6 Conclusion and implications

This study’s findings have important implications for both, business practice and research. To begin with, it provides evidence that, if the employees who are compared in rankings are similar in their task ability, a simple RPI system can induce social comparison and enhance performance. If, in contrast, employees differ strongly in their task abilities, there may be no, or even negative performance effects of RPI. Given the potentially detrimental effects of competition in organizations (Chowdhury and Gürtler 2015; Dato and Nieken 2014; Hartmann and Schreck 2018; Schreck 2015), it is questionable whether the use of RPI is beneficial under such circumstances at all.

In light of the inconclusive results on the behavioral effects of detailed RPI, this study cannot deliver clear recommendations on how the content of RPI should best be designed. Although I do find that strategy choice is slightly better under simple than under detailed RPI, these differences do not help explain the performance differences observed in the experiment. Also, the results fail to lend support to my hypotheses regarding the differential effects of detailed RPI contingent upon group composition. Taken together, the study cautions against an unreflected use of performance rankings in organizations. The specific work context, in which such rankings are used, and its exact content can determine whether RPI is motivating or demotivating, whether it is performance-enhancing or performance-inhibiting.

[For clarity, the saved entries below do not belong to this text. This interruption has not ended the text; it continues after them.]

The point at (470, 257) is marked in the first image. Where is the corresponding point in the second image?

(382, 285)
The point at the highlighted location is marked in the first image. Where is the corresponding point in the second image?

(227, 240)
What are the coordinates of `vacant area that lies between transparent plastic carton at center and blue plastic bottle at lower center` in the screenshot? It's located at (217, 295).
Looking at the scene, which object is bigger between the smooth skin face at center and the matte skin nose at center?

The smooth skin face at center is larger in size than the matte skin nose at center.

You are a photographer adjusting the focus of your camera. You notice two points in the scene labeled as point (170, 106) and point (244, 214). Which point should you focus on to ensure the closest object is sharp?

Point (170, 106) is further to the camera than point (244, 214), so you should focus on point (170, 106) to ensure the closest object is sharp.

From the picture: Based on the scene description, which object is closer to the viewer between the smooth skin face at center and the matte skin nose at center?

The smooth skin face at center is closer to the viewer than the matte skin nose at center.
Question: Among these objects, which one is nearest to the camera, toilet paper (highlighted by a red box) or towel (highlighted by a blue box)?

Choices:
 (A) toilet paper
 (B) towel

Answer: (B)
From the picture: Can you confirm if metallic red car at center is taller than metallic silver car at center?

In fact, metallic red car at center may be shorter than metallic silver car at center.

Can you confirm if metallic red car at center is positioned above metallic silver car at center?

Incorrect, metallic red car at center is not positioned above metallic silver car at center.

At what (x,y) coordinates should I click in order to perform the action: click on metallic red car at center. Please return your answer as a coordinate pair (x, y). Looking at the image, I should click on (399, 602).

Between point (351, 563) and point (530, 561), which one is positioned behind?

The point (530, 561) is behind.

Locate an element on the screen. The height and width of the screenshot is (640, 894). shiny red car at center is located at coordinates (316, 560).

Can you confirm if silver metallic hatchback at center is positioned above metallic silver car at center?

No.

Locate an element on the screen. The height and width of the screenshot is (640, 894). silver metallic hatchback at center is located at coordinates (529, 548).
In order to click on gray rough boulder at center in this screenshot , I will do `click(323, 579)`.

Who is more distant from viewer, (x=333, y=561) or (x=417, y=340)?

Such intended and unintended effects of incentive systems are important to consider from a management control perspective—not just because of their economic significance, but also because they may be conflicting with employees’ profound values (Küpper 2011: 327). Hence, care should be taken to analyze the specific conditions of use before implementing performance rankings.

Finally, I would like to point out two features of my study that may limit the generalizability of its results, but that offer opportunities for future research at the same time. First, the specific task I used is well suited to capture differences in problem-solving abilities, and to manipulate two difficulty levels neatly. However, as responses to a post-experimental questionnaire reveal, participants vary greatly in their preferences for the task.Footnote 7 Presumably, these differences lead to a large variance in intrinsic motivation, limiting the extrinsic motivational effects of the rankings (Whitehead and Corbin 1991). Future research could take different real effort tasks to investigate the behavioral effects of different forms of RPI and group compositions. Specifically, they could focus on boring tasks where varying performance levels are less attributable to differences in ability but rather to differences in effort (Charness et al. 2018). Alternatively, differences in intrinsic motivation could be mitigated by a stronger RPI manipulation. For example, by tying monetary incentives to participants’ rank—turning rankings into a relative performance evaluation (RPE) system (Hannan et al. 2008; Matsumura and Shin 2006).

Second, the set of only two strategies available to participants was quite restrictive. This design allows for a focus on the differences between easy and difficult tasks. However, it does not allow for fine-grained differences that may be more suitable to capture the variance in participants’ task abilities. Future research could take this study’s results as a point of departure to investigate how participants respond to a greater set of available strategies.